● Text to read

========================================

The conditions for drying might have importance for hornification; the WRV value decreases after cycles of drying. This is due to hornification, as shown by Salmén and Stevanic (2018) and Ferreira et al. (2023). According to Salmén and Stevanic (2018), this is also true when drying at room temperature. Increased temperature during drying was suggested to increase hornification, as shown by Salmén and Stevanic (2018), and Luo and Zhu (2011). However, opposite results were obtained by Laivins and Scallan (1993) or Newman (2004). Salmén and Stevanic (2018) also interrupted drying around 80% solids, and unexpectedly showed that the hornification was greater than with drying to 95%. Nuclear Magnetic Resonance (NMR) measurements showed that the hornified masses have more compact structure, i.e., increased aggregation. The crystallinity is not affected by the drying method according to NMR, but Wide-Angle X-ray Scattering (WAXS) shows an effect that is consistent with hornification via WRV (Salmén and Stevanic 2018).

This work explores how the actual water removal of commercial hardwood and softwood pulps affect fiber swelling, together with drying from a liquid with lesser tendency to form H-bonds, as a basis for a discussion of the mechanism of hornification. The hypothesis is that the mechanism behind hornification is H-bonds, and that chains of H-bonds can draw cellulose surfaces closer together during drying. This phenomenon will be demonstrated by drying pulps from both water and acetone acting as solvents.

EXPERIMENTAL

Fibers

Never dried bleached chemical kraft hardwood pulp fibers from birch (Betula pendula/pubescens) and softwood pulp fibers from a Norway spruce (Picea abies)/Scots pine (Pinus sylvestris) mix were supplied by Gruvön Mill, Billerud AB (Grums, Sweden), with an approximate solids content of 4.4 and 7.2%, respectively. The pulps were extracted from the pulp mill after full bleaching and before refining. The kappa numbers of the pulps were 12 and 14 for birch and spruce, respectively. To be able to use the same pulp for a long series of experiments without deterioration, they were deep-frozen on delivery at minus 20 °C and thawed at room temperature and diluted to a 0.2% stock solution before each experiment. No chemicals were added. Reference testing was performed before and after the freezing to account for possible effects on the fibers.

Drying from Different Solvents

To test the hypothesis that chains of H-bonds in water pull cellulose surfaces together and thereby increase hornification, pulp was dried in exactly the same way from water and from acetone. If the H-bond chains pull the cellulose together, then the swelling capacity of fibers when drying from water should be lower than when drying from acetone.

Both reference pulps, softwood, and hardwood were dewatered to approximately 10% solids on a Büchner funnel with gentle vacuum, and the filtrate was recirculated one time to make sure all fine material stayed in the pulp. The pulps were then diluted to approximately 0.5% in ethanol for 60 min; this was done to ensure that as much water as possible was removed.

========================================

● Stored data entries

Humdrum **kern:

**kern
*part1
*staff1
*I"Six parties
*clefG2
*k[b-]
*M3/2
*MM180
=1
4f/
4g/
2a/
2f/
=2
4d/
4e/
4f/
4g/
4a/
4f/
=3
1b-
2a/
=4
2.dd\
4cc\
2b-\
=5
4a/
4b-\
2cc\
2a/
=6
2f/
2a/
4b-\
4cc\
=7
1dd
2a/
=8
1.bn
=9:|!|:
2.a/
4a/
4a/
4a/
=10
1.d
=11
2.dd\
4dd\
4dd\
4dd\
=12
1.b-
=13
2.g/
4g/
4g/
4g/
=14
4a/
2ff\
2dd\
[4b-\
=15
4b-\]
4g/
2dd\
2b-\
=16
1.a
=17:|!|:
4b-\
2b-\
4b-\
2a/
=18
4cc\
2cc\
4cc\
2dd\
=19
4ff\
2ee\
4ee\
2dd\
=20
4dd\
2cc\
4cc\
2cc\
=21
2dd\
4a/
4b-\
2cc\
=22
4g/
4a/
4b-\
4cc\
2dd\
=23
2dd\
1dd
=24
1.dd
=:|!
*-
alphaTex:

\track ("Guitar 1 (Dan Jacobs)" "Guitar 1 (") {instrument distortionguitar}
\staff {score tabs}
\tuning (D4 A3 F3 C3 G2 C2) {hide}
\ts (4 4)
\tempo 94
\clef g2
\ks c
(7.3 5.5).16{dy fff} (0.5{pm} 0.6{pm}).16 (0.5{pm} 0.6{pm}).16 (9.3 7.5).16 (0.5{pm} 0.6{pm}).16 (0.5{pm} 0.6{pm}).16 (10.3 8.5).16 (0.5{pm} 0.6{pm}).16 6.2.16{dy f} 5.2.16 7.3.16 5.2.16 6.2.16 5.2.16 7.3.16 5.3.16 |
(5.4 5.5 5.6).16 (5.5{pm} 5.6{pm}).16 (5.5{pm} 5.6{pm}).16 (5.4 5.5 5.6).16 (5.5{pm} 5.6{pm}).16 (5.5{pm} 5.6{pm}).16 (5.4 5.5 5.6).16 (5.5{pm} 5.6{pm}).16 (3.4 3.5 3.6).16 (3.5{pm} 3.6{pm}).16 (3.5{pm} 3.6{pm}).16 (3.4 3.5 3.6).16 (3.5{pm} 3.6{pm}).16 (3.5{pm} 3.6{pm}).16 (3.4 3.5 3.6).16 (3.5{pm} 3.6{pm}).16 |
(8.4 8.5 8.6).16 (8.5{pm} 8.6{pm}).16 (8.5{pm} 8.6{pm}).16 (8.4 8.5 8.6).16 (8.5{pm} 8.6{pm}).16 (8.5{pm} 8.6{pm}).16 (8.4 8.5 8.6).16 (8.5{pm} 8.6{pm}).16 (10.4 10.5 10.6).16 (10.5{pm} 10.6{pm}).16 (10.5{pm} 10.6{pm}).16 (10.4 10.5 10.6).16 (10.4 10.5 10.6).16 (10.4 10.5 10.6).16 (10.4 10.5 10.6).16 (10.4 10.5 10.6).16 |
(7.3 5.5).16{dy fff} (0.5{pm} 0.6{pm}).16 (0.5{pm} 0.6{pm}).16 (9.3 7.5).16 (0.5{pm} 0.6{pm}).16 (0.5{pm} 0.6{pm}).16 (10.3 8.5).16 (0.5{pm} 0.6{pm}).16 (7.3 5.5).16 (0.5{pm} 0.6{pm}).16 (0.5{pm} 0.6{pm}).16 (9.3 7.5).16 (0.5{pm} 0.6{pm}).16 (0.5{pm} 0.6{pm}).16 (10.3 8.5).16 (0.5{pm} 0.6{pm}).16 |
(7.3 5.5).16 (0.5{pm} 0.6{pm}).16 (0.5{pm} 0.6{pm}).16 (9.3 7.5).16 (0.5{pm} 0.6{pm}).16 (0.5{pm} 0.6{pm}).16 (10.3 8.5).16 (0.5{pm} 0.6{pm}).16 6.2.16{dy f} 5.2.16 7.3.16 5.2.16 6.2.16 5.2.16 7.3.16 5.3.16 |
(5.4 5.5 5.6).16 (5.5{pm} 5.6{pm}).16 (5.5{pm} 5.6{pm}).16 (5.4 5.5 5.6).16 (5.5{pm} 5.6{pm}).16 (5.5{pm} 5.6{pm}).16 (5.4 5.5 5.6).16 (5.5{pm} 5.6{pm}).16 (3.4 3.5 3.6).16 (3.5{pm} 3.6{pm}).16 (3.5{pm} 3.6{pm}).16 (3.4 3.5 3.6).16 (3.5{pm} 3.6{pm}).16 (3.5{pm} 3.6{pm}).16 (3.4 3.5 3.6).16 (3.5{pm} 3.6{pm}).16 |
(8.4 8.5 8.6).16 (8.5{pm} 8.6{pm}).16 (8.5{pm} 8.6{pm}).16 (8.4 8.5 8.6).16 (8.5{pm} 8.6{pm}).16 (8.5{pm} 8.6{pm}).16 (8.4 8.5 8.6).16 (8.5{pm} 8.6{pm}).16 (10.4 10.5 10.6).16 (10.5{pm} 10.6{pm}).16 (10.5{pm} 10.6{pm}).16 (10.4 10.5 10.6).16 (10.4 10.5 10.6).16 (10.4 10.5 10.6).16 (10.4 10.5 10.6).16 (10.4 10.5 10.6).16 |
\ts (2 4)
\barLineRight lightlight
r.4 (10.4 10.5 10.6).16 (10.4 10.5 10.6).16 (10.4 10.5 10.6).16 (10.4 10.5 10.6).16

========================================

● Tasks and exercises
(A) In the hornification text, at what temperature were the pulps deep-frozen on delivery?
(B) List every cited work in the hornification text, giving the authors and year for each.
(C) Return the passage of the hornification text from "This work explores" up to and including "acting as solvents.".

● Responses by task
(A) Minus 20 °C.

(B) Salmén and Stevanic (2018); Ferreira et al. (2023); Luo and Zhu (2011); Laivins and Scallan (1993); Newman (2004)

(C)
This work explores how the actual water removal of commercial hardwood and softwood pulps affect fiber swelling, together with drying from a liquid with lesser tendency to form H-bonds, as a basis for a discussion of the mechanism of hornification. The hypothesis is that the mechanism behind hornification is H-bonds, and that chains of H-bonds can draw cellulose surfaces closer together during drying. This phenomenon will be demonstrated by drying pulps from both water and acetone acting as solvents.